Re: Adding normal matrix to CSS Shaders

On Dec 19, 2011, at 3:15 PM, Gregg Tavares (wrk) wrote:

> On Mon, Dec 19, 2011 at 2:12 PM, Chris Marrin <cmarrin@apple.com> wrote:
> 
> On Dec 16, 2011, at 10:51 PM, Fabrice Robinet wrote:
> 
> > Hi group,
> >
> > One great outcome of CSS Shader could be the ability to add custom/simple lighting to DOM elements.
> > The simple addition of the normal matrix to be passed to the shader (as optional),
> > would allow simple cases without impacting the SPEC too much.
> 
> What is a "normal matrix"?

A normal matrix is basically a model-view matrix without scaling, to avoid the distortion to normals that occurs if a matrix has non-uniform scaling. You can derive it simply by inverting and then transposing a model-view matrix, but you often see it passed in to avoid the need to do that operation per-vertex.

In fact I see many shaders that just pass in a normal matrix and a model-view-projection matrix, since you really usually don't need a separate model-view and projection matrix after you've factored out the normal matrix. 

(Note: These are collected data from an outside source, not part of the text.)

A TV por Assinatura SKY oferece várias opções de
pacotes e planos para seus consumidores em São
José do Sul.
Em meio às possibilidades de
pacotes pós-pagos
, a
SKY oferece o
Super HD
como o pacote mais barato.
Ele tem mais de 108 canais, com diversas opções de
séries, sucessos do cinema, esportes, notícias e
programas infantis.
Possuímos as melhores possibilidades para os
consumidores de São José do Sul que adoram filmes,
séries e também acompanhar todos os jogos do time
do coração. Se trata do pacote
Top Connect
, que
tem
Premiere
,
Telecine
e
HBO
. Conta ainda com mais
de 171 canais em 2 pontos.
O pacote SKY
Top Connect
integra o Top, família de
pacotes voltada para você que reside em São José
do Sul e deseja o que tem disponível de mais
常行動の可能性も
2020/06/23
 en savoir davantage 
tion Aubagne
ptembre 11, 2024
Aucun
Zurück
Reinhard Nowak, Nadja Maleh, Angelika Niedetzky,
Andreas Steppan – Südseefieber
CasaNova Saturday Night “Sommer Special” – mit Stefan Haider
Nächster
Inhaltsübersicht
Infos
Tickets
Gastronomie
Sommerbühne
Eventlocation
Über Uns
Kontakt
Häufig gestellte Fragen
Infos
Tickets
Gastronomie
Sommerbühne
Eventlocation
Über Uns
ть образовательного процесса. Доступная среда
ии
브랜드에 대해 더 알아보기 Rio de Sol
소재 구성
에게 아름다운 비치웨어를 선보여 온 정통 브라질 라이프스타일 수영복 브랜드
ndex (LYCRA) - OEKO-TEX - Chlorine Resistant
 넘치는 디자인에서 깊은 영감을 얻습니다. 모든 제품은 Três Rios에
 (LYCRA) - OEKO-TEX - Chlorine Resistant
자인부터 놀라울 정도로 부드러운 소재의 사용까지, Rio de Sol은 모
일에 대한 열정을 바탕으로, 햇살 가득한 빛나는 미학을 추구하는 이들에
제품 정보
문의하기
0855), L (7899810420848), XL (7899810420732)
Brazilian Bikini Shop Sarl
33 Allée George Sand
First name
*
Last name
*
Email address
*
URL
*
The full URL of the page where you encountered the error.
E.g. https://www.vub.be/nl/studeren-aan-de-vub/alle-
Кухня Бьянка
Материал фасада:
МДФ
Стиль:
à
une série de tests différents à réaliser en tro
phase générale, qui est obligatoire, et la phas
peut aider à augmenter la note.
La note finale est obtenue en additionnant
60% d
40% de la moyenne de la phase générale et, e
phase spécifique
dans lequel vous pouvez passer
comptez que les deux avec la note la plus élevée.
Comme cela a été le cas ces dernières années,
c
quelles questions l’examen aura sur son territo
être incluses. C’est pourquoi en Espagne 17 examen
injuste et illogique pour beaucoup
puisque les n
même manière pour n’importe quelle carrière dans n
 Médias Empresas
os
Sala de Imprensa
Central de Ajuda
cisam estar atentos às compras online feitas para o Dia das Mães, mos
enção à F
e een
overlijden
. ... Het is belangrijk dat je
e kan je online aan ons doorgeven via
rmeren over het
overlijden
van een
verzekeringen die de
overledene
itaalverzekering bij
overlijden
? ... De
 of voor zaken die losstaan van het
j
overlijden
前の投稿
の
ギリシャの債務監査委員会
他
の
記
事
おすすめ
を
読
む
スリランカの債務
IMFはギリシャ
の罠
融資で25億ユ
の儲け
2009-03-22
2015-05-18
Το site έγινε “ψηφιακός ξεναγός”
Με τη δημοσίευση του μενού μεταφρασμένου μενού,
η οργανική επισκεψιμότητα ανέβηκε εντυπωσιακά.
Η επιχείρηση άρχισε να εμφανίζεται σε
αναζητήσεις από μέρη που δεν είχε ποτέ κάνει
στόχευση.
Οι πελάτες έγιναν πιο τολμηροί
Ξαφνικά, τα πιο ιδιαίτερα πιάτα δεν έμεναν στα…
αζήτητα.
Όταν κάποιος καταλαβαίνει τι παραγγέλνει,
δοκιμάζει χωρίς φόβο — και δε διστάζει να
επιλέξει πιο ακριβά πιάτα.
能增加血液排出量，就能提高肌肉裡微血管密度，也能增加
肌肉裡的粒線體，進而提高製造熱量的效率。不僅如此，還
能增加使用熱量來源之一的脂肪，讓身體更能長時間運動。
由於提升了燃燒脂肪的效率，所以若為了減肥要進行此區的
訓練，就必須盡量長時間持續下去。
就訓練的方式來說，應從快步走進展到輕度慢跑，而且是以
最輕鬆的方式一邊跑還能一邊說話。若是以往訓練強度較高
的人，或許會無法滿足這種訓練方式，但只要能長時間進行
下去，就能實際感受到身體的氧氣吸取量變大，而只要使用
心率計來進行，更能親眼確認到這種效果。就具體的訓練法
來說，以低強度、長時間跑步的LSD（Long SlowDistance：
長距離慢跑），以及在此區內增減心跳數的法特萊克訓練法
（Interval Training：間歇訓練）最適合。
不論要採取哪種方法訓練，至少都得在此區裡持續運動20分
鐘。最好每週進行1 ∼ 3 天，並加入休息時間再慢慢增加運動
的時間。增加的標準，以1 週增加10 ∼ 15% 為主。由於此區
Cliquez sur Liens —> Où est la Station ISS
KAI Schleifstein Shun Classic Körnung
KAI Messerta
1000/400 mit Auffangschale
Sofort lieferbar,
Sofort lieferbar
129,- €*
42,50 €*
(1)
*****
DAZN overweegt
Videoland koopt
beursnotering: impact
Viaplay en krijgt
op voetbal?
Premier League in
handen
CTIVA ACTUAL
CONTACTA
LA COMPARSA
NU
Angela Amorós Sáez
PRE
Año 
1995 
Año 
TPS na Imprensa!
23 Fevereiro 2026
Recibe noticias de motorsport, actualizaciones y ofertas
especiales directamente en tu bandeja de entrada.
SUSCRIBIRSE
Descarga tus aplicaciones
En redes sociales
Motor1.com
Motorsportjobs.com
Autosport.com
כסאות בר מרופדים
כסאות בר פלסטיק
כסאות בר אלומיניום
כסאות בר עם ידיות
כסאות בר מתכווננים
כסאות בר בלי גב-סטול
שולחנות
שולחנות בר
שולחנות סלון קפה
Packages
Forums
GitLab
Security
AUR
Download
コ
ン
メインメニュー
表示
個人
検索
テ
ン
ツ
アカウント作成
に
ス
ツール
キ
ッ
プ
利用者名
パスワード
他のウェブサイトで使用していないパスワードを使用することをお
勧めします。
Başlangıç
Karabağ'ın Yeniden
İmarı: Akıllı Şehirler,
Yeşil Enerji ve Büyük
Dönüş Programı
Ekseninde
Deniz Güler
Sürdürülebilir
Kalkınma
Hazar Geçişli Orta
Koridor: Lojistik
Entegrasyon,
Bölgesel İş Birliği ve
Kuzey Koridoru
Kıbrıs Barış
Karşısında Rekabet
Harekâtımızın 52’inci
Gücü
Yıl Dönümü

But in this case it seems like you're typically going to want to use the normal matrix to compute lighting and then just transform the points of the mesh by the projection matrix, since the model-view matrix will be applied to the resultant element after the CSS shader is applied to the element surface. Of course, doing that will flatten the CSS shaded image onto the element surface, so viewing it edge on won't look right, much like bump mapping doesn't look right when you view it edge on.

> 
> If you feel like going crazy, there's something nvidia defined, "Standard Annotations and Semantics" that many shader editors use. They define the following 24 matrices
> 
> WORLD 
> VIEW 
> PROJECTION 
> WORLDVIEW 
> VIEWPROJECTION 
> WORLDVIEWPROJECTION 
> WORLDINVERSE 
> VIEWINVERSE 
> PROJECTIONINVERSE 
> WORLDVIEWINVERSE 
> VIEWPROJECTIONINVERSE 
> WORLDVIEWPROJECTIONINVERSE 
> WORLDTRANSPOSE 
> VIEWTRANSPOSE 
> PROJECTIONTRANSPOSE 
> WORLDVIEWTRANSPOSE 
> VIEWPROJECTIONTRANSPOSE 
> WORLDVIEWPROJECTIONTRANSPOSE 
> WORLDINVERSETRANSPOSE 
> VIEWINVERSETRANSPOSE 
> PROJECTIONINVERSETRANSPOSE 
> WORLDVIEWINVERSETRANSPOSE 
> VIEWPROJECTIONINVERSETRANSPOSE 
> WORLDVIEWPROJECTIONINVERSETRANSPOSE 

I sure hope we don't have to produce all those :-)

really these are just a lot of combinations of model, view and projection. What I'm calling a normal matrix is just WORLDVIEWINVERSETRANSPOSE in this notation. 

I really think we just need to decide which combinations will give authors enough flexibility for common tasks. I think (but I haven't given it nearly enough thought) that projection and normal matrices would cover most of the useful cases.